Quantifiable simulation of quantum computation beyond stochastic ensemble computation

TL;DR

This paper introduces an information-theoretic inequality to demonstrate that classical stochastic ensemble machines cannot fully simulate quantum computation, highlighting a fundamental difference between classical and quantum computational models.

Contribution

The study proposes a novel readout inequality and uses it to prove that classical probabilistic models cannot replicate the full power of quantum computation.

Findings

Classical stochastic ensemble machines cannot simulate general quantum circuits.

The readout inequality is violated by quantum models, indicating fundamental differences.
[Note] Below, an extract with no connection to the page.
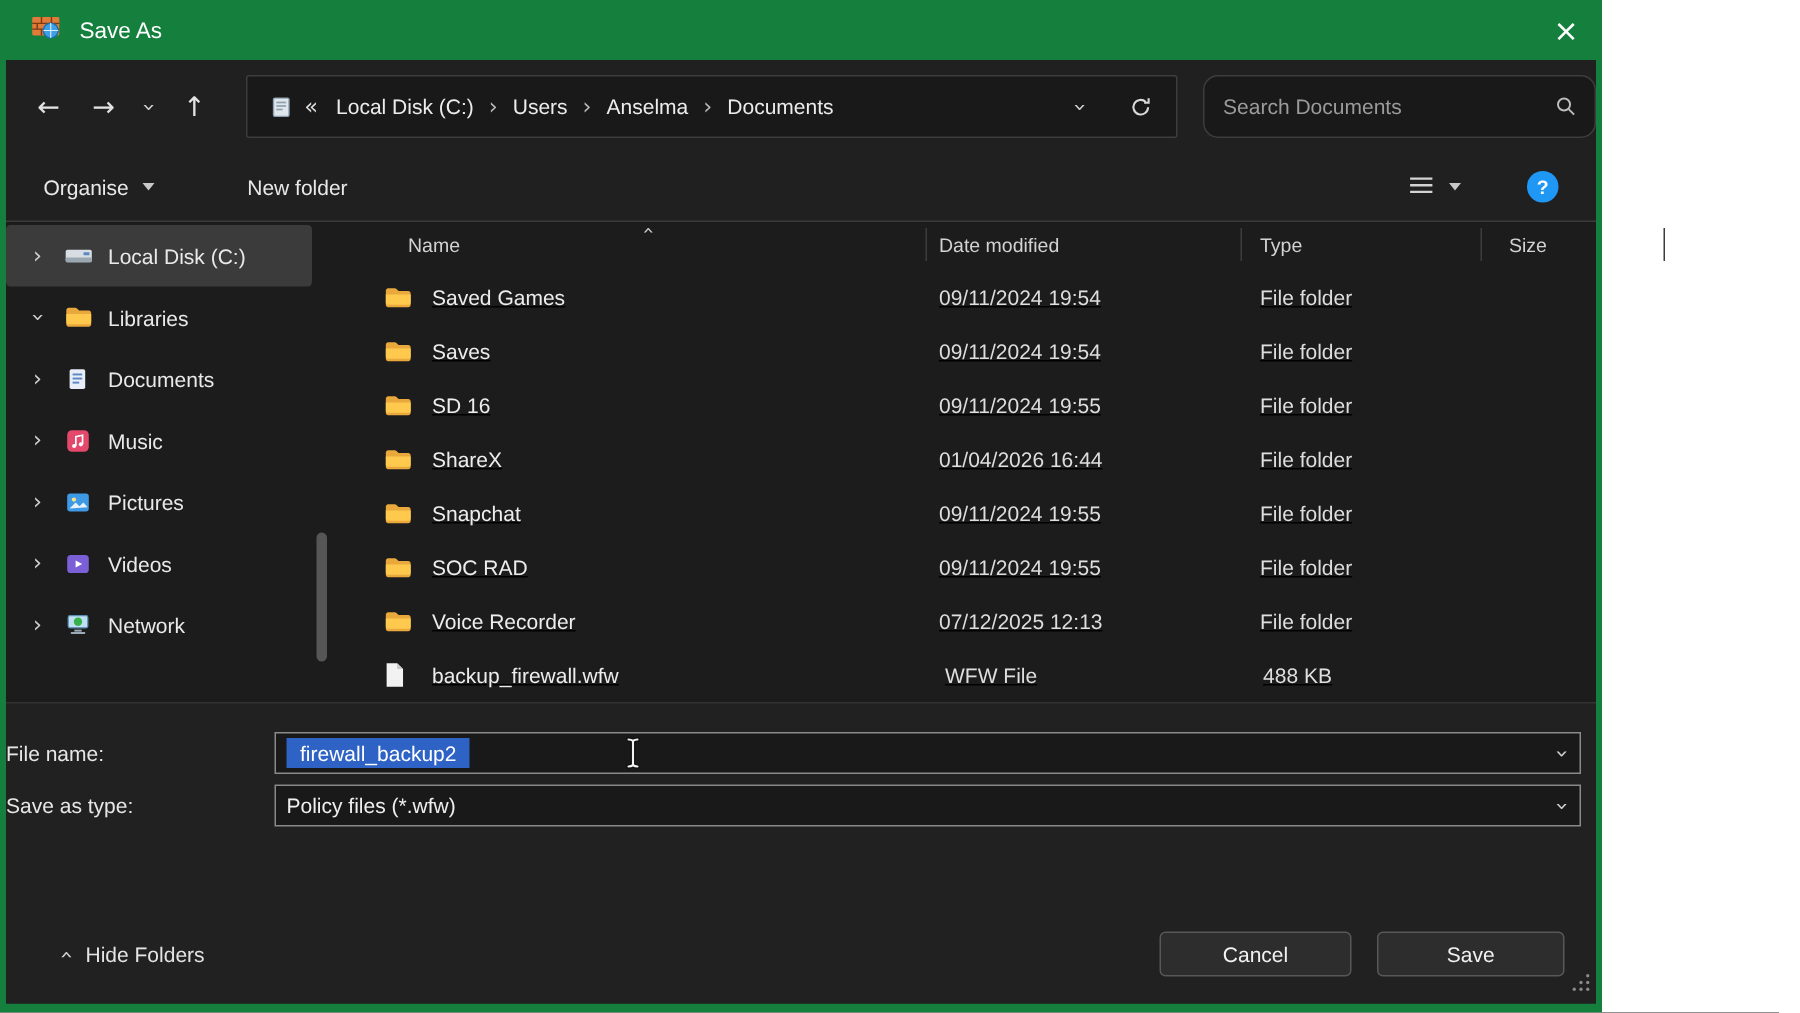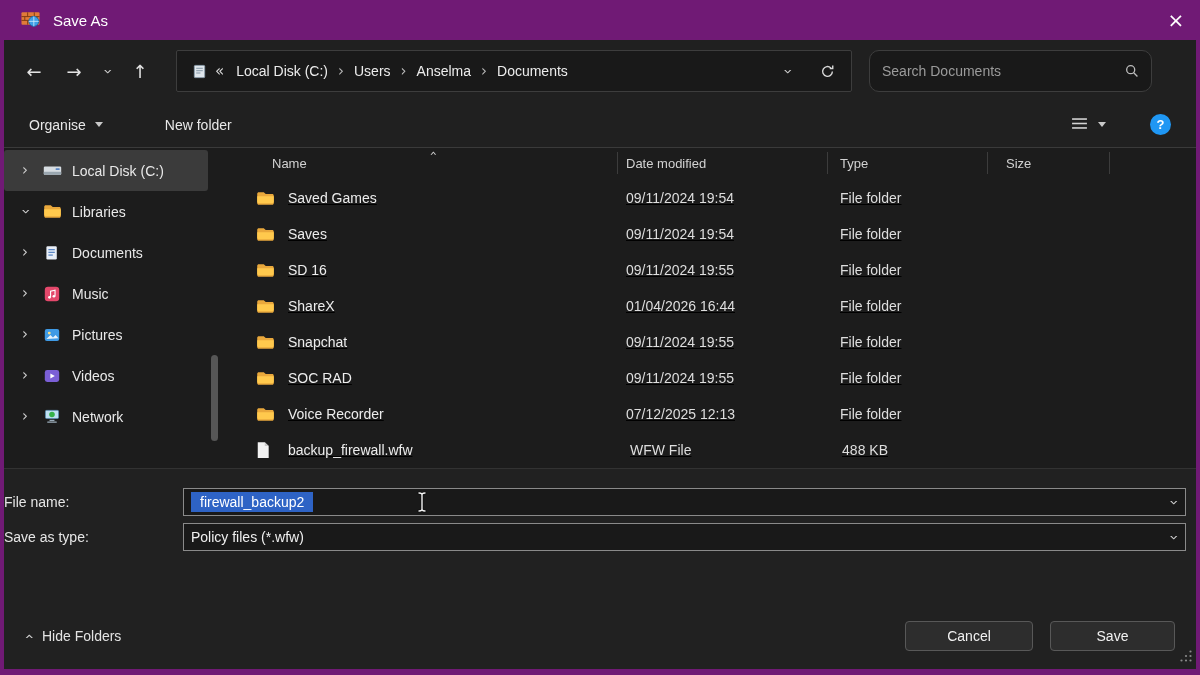"Save As" .page { background: #701a75 -> #15803d; width: 1200px -> 1068px }
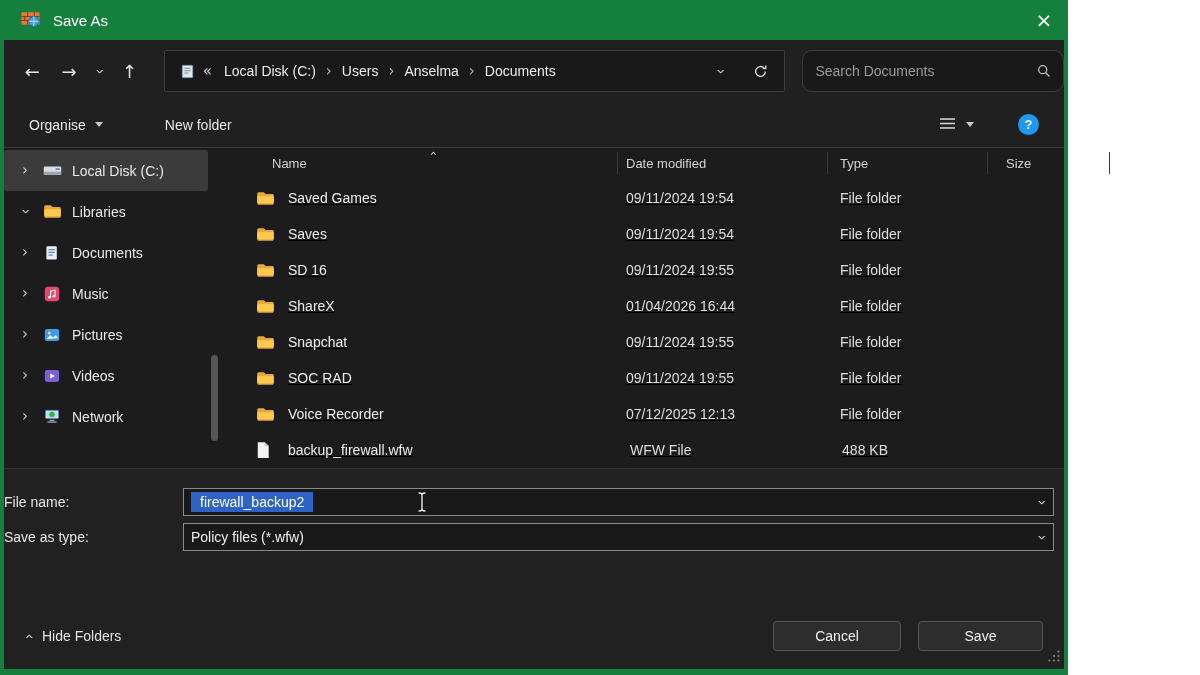"Hide Folders" .bottom-strip { left: 1px -> 16px }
Quantum computation surpasses classical probabilistic models in computational capabilities.

Abstract

In this study, a distinctive feature of quantum computation (QC) is characterized. To this end, a seemingly-powerful classical computing model, called "stochastic ensemble machine (SEnM)," is considered. The SEnM runs with an ensemble consisting of finite copies of a single probabilistic machine, hence is as powerful as a probabilistic Turing machine (PTM). Then the hypothesis--that is, the SEnM can effectively simulate a general circuit model of QC--is tested by introducing an information-theoretic inequality, named readout inequality. The inequality is satisfied by the SEnM and imposes a critical condition: if the hypothesis holds, the inequality should be satisfied by the probing model of QC. However, it is shown that the above hypothesis is not generally accepted with the inequality violation, namely, such a simulation necessarily fails, implying that PTM $\subseteq$ QC.